秦云盏的声音吼到沙哑。

  他离得遥远, 这些话却依旧一字不落的悉数落入师云琢的耳中,像是一支银色的小锤,猛然间敲响了他混沌思绪中的一排钟缶。

  清音如浪, 师云琢忽有茅塞顿开、醍醐灌顶之感。

  “是了,你狭隘无知, 在偷换概念。”他一字一句道“你说我自诩为上苍审判芸芸众生, 那你何尝不是自诩为这御熙国中的天神, 肆意摆布她人!你不跳出御熙国是因为你知道,你的这些规矩法则在神州大陆之上根本无法得到认同和延续, 错就是错!!我等修习道法, 明心立义,为的就是肃清尔等这般祸乱世间还自以为是公道的人!”

  “放肆!!!你被外人蒙了心!!逆子!!”

  半空中,黑雾如怒龙般朝着秦云盏直冲而去,万千鬼影尖叫着挥舞着可怖的利爪似是要将他碎尸万段,却在中途被师云琢的剑影斩断,破碎的混沌鬼气分散坠落,像是下了一场极脏极浑浊的雨,在地上砸下一个又一个的坑洞, 块块腐蚀!
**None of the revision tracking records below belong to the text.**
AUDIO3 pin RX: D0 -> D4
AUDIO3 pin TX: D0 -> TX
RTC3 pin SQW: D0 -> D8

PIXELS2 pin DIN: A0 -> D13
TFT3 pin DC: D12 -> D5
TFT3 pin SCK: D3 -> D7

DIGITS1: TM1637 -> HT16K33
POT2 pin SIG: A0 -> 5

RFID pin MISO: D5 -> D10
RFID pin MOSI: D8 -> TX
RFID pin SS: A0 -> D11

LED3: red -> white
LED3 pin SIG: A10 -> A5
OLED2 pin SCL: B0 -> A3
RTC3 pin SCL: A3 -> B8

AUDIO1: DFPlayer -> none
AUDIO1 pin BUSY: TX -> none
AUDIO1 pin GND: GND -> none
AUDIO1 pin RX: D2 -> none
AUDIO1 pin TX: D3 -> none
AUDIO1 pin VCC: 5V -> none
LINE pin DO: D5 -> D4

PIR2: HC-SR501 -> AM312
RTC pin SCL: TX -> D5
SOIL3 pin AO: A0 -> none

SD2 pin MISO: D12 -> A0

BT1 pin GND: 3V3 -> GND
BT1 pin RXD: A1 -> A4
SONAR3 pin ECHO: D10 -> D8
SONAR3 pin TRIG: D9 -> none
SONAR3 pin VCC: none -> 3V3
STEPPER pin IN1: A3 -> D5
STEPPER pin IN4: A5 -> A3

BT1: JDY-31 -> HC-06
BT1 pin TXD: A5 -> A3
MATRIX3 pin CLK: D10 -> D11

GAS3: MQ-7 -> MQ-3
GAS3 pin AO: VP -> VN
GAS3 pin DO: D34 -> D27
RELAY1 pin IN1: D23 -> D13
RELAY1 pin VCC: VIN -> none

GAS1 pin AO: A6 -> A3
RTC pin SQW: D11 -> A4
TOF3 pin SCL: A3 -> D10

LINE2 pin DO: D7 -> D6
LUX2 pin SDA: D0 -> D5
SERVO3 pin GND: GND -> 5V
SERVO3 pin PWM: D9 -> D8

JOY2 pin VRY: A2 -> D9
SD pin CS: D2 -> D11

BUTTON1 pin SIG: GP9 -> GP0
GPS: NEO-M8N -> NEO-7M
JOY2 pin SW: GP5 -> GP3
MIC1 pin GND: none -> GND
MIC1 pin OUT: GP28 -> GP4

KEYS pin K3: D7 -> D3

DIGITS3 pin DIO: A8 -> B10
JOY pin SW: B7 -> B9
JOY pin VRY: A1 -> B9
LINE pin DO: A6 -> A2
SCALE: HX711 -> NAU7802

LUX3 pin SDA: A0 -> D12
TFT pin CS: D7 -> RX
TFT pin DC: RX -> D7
  男人的长发乱舞, 素色的衣袍烈烈, 厉声坚定道“师顺, 你的对手是我!!”

  “你以为你能打败我吗!”师顺须臾间化作万倾阴云啸入长空, 霎时间电闪雷鸣,整个皇城地动山摇,“在这里!你以为你能战胜的了我???”

  “这是你我之间的事。”师云琢的牙关不经意锁紧, 带了一丝狠厉, “我不会再让任何一个人, 因为我的过失而死去。”

  秦云盏东躲西藏勉强避过了那些骇人的鬼气,他从一处屋檐下探出头来,只觉得这老鬼厉害的有些不像话。

  就好像师云琢有多厉害,这老鬼就能有多厉害,双方缠斗,分庭抗礼,谁也不能压下谁一头。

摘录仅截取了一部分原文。